▶ What is needed
Edit the listing below by replacing "мастерской" with "фабрики", and leave every other word as it is.

Extracted page text data:
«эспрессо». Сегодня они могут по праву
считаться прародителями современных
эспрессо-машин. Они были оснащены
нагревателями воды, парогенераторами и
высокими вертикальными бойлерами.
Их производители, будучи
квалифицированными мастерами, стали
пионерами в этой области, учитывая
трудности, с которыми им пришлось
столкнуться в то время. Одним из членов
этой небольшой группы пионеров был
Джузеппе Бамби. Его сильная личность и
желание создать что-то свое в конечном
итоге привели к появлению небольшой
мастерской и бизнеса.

▶ Exercise response
«эспрессо». Сегодня они могут по праву
считаться прародителями современных
эспрессо-машин. Они были оснащены
нагревателями воды, парогенераторами и
высокими вертикальными бойлерами.
Их производители, будучи
квалифицированными мастерами, стали
пионерами в этой области, учитывая
трудности, с которыми им пришлось
столкнуться в то время. Одним из членов
этой небольшой группы пионеров был
Джузеппе Бамби. Его сильная личность и
желание создать что-то свое в конечном
итоге привели к появлению небольшой
фабрики и бизнеса.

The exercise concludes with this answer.